I figure it's only a matter of time before the one-star ratings her accompanying children's version of 'It Takes A Village' get deleted.


----------



## TheGreatGatsby

^^^

BTW, only 27 positive reviews and it's a #1 children's book seller? Amazon fudging with the numbers, probably.


----------



## TheGreatGatsby

Anyone actually listen to this on audiobook? I'd like to get it at some point if I think it can't get me some laughs; but I think it's probably just a bunch of pixie dust. I want to know cos I'd like to know what price point I might get it for. It's at $11.81 on Amazon now; I'd prefer to get it under $5.


----------



## TheGreatGatsby

Audiobook dropped about $1 over the last three days to $5.88, further validating claims that the ratings are rigged. $5.88 for a 72% five star book that has only been out for nine months? Unheard of, especially for a audiobook starting for north of $25.


----------



## Pilot1

Does it have a chapter on Chardonnay?


----------



## TheGreatGatsby

It's dropped to $5.58. I will likely buy it at under $5, even though I suspect even the whitewash will be quite boring and not as comical as I'm hoping for.


----------



## TheGreatGatsby

TheGreatGatsby said:


> Audio is $25.94 on pre-order. It's released 9/12 (the day after 9/11 curiously enough). It'll be funny to watch how quickly the price dips when losers don't want to buy their loser leader's book!

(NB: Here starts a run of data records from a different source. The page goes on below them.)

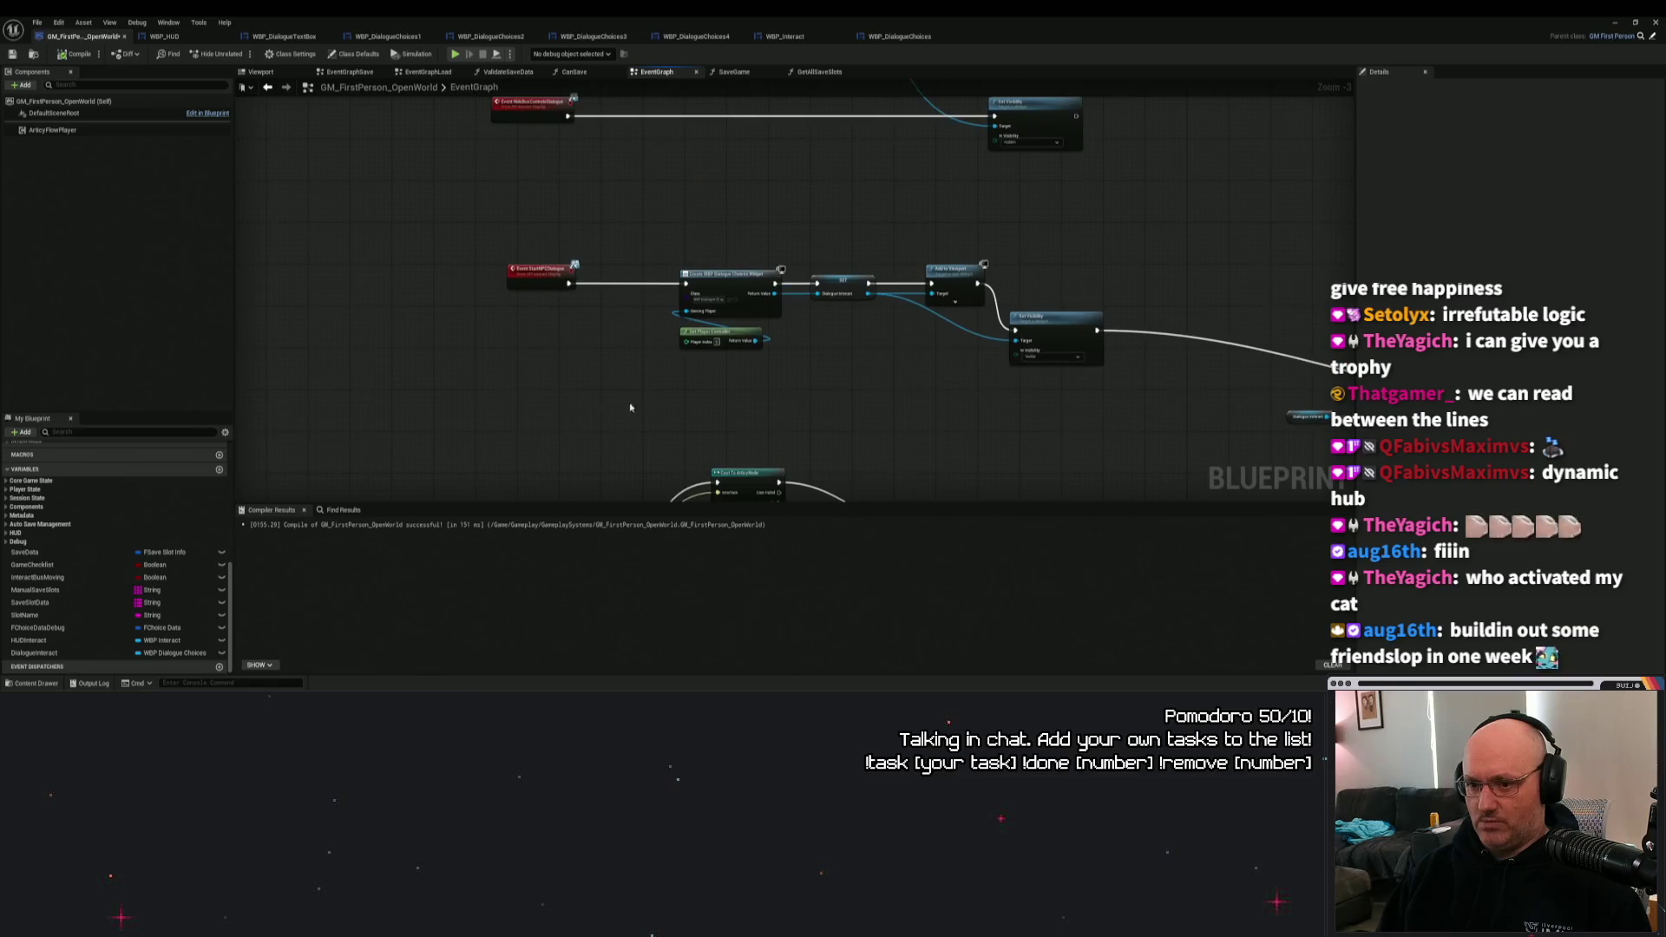
mouse_move(881, 398)
left_mouse_down()
mouse_move(532, 335)
mouse_move(792, 223)
mouse_move(803, 279)
left_mouse_up()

Who called this? People  should be voting that up in droves.


----------



## TheGreatGatsby

Audiobook dropping about a quarter a day. Down to $5.17.


----------



## TheGreatGatsby

$4.83


----------



## TheGreatGatsby

$4.59


----------



## TheGreatGatsby

$4.42


----------



## TheGreatGatsby

4.22


----------



## TheGreatGatsby

$3.97


----------



## Geaux4it

TheGreatGatsby said:


> $3.97


----------



## westwall

TheGreatGatsby said:


> $3.97







Damn that thing is falling faster than she does!


----------



## TheGreatGatsby

$2.96

My goal would be to get it for a buck something since it's pretty much money thrown away.


----------



## TheGreatGatsby

Price has jumped from $2.93 to $3.08. I hope the previous downward trend continues. I can't justify paying that much for that piece of trash.


----------